This issue defines the model only. It does not implement runtime profile loading, profile switching, or any review/merge behavior — see Relationship to roadmap issues.
Principle: LLMs are not roles
The central rule of this model:
The LLM is not the role.
The MCP credential/profile used for the task is the role.
An LLM session is not permanently an "author," a "reviewer," or a "merger." Any LLM session may perform any of these roles — but only while operating through a task-appropriate execution profile whose authenticated Gitea identity and allowed operations fit the task.
Consequences:
- A task selects a profile; a profile is not assigned to a model.
- The same LLM may act as author for one task and reviewer for another, by using different profiles — never by escalating a single profile.
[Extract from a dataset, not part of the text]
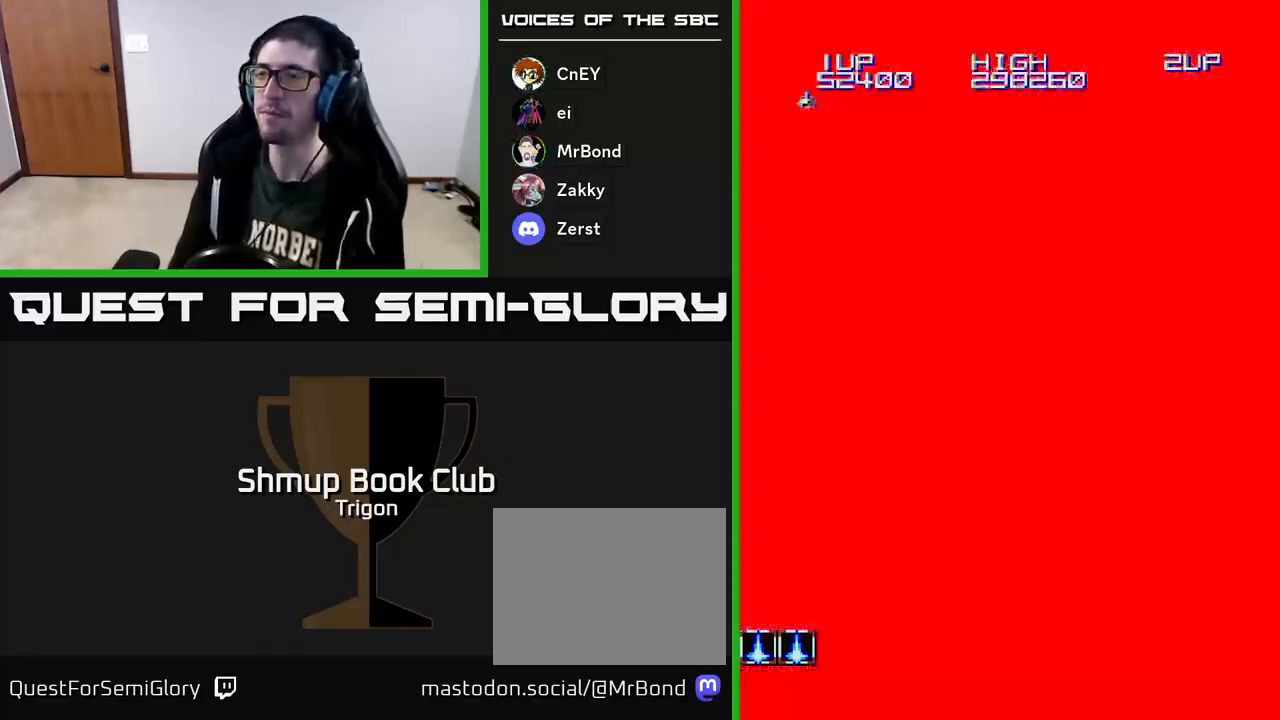
{"buttons": ["A", "DPAD_RIGHT"], "right_stick": "center", "events": [[250, "DPAD_RIGHT", "up"], [483, "DPAD_RIGHT", "down"]]}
- Two roles that must not be held by one identity (e.g. author and merger of the same PR) are separated by using different authenticated identities, not by trusting the LLM to behave.
Profile model
A Gitea MCP execution profile is a named, declarative description of an authenticated capability set. Each profile defines the following fields:
| Field | Type | Meaning |
|---|---|---|
profile_name |
string | Stable identifier, e.g. gitea-reviewer. |
authenticated_username |
string | The Gitea login this profile authenticates as (verified at runtime via gitea_whoami, not trusted from config). |
allowed_operations |
list | Operation categories this profile may perform. |
forbidden_operations |
list | Operation categories this profile must never perform. |
allowed_repositories |
list | Optional. Canonical owner/repository slugs this profile may bind to. An authorization boundary, not the binding itself — see Repository scope. |
token_source_name |
string | The name of the secret source (e.g. env var name or secret key). Never the token value. |
audit_label |
string | Short label attached to audit records for actions by this profile. |
can_approve_prs |
bool | May submit an approving PR review. |
can_merge_prs |
bool | May merge a PR. |
can_push_branches |
bool | May push branches / create commits. |
can_mutate_issues |
bool | May create/edit/label/close issues and comment. |
can_author_impl_prs |
bool | May author implementation PRs (branch + commit + open PR). |
token_source_name records where a token comes from (a variable or key
name), never the token itself. Token values are never part of a profile object,
never logged, never returned by a tool, and never committed.
Repository scope (#714)
allowed_repositories declares the canonical owner/repository slugs a profile
may operate on:
"prgs-author": {
"allowed_repositories": ["Scaled-Tech-Consulting/Gitea-Tools"]
}
It is an authorization boundary, not the session binding. The binding is derived and enforced like this:
- The session repository is derived from the verified, workspace-aligned git
remote — never from a caller-supplied
org/repoargument, and never from theREMOTEStable (whose entries are default targets:prgsdefaults toTimesheet, which is not this project). - That workspace-derived slug is validated against
allowed_repositories. - The session binds immutably to that one canonical
owner/repository. The organization is derived from the slug; there is no independent, caller-controlled organization value. - If a profile authorizes several repositories, the verified workspace still selects exactly one. A session never binds to the whole list and never switches between entries.
Fail-closed rules:
- Activation is rejected when the workspace repository is absent from the allowlist.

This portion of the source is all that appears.